-- Data shown follows --
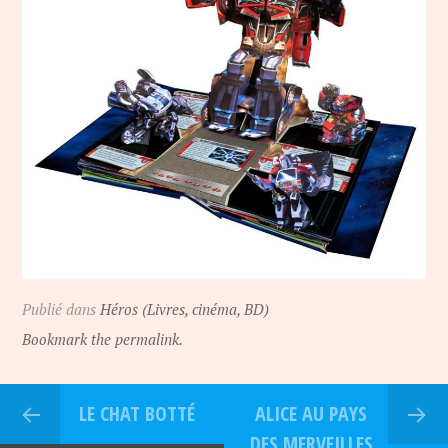
Publié dans
Héros (Livres, cinéma, BD)
Bookmark the permalink.
LE CHAT BOTTÉ
ALICE AU PAYS
DES MERVEILLES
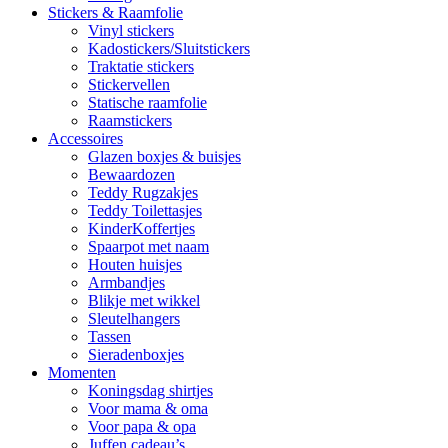
Stickers & Raamfolie
Vinyl stickers
Kadostickers/Sluitstickers
Traktatie stickers
Stickervellen
Statische raamfolie
Raamstickers
Accessoires
Glazen boxjes & buisjes
Bewaardozen
Teddy Rugzakjes
Teddy Toilettasjes
KinderKoffertjes
Spaarpot met naam
Houten huisjes
Armbandjes
Blikje met wikkel
Sleutelhangers
Tassen
Sieradenboxjes
Momenten
Koningsdag shirtjes
Voor mama & oma
Voor papa & opa
Juffen cadeau’s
-- Data shown concluded --
The problem: With both ends included, please retype exactly the lines from the line containing "Spaarpot met naam" to the final line of the data.

Final answer:
Spaarpot met naam
Houten huisjes
Armbandjes
Blikje met wikkel
Sleutelhangers
Tassen
Sieradenboxjes
Momenten
Koningsdag shirtjes
Voor mama & oma
Voor papa & opa
Juffen cadeau’s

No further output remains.